Those lines of the material below that fall between its first line and the line with "166 304 157.1", both included, are to be repeated exactly.

— Data to use —
────────────────────

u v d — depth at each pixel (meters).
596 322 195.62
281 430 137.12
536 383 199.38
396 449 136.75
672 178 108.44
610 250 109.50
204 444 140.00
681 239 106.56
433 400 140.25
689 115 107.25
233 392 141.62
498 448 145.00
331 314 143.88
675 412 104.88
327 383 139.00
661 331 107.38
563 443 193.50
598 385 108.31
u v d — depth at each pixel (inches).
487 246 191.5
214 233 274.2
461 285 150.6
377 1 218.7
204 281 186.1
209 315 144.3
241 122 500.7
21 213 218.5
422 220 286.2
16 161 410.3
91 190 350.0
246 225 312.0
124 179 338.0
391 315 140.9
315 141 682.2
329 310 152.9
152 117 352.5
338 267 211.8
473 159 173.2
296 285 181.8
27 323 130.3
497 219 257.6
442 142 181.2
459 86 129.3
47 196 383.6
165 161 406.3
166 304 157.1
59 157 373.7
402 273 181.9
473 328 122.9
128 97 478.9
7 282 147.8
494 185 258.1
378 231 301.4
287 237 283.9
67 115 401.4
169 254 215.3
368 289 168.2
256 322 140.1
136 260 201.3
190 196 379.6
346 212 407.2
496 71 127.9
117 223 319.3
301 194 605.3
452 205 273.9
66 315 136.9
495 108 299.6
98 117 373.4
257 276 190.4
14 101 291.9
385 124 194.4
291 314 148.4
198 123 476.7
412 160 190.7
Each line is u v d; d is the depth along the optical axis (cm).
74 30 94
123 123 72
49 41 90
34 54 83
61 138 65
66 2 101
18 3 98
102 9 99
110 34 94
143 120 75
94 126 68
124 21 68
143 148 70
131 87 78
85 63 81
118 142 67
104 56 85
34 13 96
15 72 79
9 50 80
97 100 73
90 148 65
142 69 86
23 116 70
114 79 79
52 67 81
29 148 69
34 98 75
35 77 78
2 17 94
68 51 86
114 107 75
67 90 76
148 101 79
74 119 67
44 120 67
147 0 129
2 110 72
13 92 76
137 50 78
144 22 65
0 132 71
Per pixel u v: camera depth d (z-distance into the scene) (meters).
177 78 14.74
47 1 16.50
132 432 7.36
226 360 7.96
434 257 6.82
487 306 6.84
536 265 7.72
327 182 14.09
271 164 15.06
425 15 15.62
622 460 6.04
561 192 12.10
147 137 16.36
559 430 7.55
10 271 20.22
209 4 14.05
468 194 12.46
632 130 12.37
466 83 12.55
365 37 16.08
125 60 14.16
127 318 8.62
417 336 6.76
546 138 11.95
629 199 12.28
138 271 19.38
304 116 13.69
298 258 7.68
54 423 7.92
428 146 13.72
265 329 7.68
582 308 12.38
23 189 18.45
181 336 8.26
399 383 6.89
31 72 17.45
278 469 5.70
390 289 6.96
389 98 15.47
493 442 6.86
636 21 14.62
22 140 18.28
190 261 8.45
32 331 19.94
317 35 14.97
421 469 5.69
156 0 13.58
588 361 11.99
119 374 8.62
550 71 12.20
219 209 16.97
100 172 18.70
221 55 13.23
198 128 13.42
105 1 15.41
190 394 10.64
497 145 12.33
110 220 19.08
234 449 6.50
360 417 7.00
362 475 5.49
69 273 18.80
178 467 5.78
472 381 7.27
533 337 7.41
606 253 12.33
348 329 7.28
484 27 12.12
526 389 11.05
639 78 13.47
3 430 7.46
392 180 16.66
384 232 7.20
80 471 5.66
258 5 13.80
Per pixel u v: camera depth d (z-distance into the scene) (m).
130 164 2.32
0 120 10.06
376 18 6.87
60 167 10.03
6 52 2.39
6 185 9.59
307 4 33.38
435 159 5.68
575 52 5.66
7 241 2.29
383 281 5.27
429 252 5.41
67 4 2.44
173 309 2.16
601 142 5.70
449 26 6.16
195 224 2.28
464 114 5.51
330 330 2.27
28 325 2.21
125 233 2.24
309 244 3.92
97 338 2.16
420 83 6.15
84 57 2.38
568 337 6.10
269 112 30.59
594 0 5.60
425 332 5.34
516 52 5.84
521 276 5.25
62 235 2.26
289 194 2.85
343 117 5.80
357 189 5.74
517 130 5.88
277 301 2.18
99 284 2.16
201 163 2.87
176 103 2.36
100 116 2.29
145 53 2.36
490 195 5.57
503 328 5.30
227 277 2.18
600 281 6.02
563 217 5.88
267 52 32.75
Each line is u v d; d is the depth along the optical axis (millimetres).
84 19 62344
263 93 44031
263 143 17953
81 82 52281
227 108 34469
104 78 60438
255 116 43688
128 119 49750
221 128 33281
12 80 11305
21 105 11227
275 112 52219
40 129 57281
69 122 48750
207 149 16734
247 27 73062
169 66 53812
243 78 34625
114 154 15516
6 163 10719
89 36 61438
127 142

────────────────────

— Response to the task —
u v d — depth at each pixel (meters).
596 322 195.62
281 430 137.12
536 383 199.38
396 449 136.75
672 178 108.44
610 250 109.50
204 444 140.00
681 239 106.56
433 400 140.25
689 115 107.25
233 392 141.62
498 448 145.00
331 314 143.88
675 412 104.88
327 383 139.00
661 331 107.38
563 443 193.50
598 385 108.31
u v d — depth at each pixel (inches).
487 246 191.5
214 233 274.2
461 285 150.6
377 1 218.7
204 281 186.1
209 315 144.3
241 122 500.7
21 213 218.5
422 220 286.2
16 161 410.3
91 190 350.0
246 225 312.0
124 179 338.0
391 315 140.9
315 141 682.2
329 310 152.9
152 117 352.5
338 267 211.8
473 159 173.2
296 285 181.8
27 323 130.3
497 219 257.6
442 142 181.2
459 86 129.3
47 196 383.6
165 161 406.3
166 304 157.1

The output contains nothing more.